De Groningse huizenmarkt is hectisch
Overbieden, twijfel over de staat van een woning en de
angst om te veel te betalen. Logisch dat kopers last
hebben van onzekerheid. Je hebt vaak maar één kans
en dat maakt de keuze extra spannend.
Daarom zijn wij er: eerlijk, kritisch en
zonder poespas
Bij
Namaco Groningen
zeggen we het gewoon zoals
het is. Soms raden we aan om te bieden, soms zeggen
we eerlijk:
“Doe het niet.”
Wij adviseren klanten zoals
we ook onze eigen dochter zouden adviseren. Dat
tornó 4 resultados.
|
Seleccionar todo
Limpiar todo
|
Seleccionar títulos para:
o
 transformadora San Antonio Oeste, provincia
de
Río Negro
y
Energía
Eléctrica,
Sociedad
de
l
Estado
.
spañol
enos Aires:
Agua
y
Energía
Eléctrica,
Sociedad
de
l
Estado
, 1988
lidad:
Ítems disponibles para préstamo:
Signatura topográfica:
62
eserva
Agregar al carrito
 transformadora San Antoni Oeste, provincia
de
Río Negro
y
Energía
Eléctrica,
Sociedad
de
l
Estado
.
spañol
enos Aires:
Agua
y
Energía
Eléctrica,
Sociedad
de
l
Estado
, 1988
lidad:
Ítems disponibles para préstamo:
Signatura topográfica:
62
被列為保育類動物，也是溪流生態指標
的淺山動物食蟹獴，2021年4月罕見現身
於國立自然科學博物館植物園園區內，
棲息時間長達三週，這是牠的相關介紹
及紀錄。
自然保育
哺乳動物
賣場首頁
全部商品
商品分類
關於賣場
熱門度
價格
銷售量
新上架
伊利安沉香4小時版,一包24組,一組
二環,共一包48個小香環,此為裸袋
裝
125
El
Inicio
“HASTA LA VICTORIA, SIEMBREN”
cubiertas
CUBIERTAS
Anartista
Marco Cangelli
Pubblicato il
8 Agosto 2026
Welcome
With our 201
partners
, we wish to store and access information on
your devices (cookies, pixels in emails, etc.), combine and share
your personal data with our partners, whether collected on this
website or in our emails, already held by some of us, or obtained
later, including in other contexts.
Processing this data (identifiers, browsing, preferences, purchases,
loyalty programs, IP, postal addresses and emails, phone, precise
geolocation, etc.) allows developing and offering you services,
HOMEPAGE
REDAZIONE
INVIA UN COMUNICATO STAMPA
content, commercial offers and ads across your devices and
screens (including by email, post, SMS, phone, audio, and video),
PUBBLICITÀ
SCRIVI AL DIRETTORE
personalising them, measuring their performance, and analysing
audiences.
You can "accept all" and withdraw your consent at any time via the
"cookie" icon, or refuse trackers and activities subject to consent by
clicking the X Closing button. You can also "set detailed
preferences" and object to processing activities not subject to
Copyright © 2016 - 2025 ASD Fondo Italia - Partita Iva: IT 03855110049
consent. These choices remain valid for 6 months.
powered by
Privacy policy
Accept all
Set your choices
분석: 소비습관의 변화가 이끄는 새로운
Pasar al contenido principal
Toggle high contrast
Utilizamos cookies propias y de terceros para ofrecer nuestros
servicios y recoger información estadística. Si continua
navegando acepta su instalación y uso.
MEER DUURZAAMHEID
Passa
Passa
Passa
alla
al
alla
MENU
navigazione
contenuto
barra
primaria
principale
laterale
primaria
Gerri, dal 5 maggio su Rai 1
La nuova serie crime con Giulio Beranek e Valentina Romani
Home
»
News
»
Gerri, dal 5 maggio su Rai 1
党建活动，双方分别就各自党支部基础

━━━━━━━━━━━━━━━━━━━━━━━━━━━━━━

BRIEF: Copy every line of the entries in which "choices" can be found.

SOLUTION TO THE EXERCISE:
consent. These choices remain valid for 6 months.
Set your choices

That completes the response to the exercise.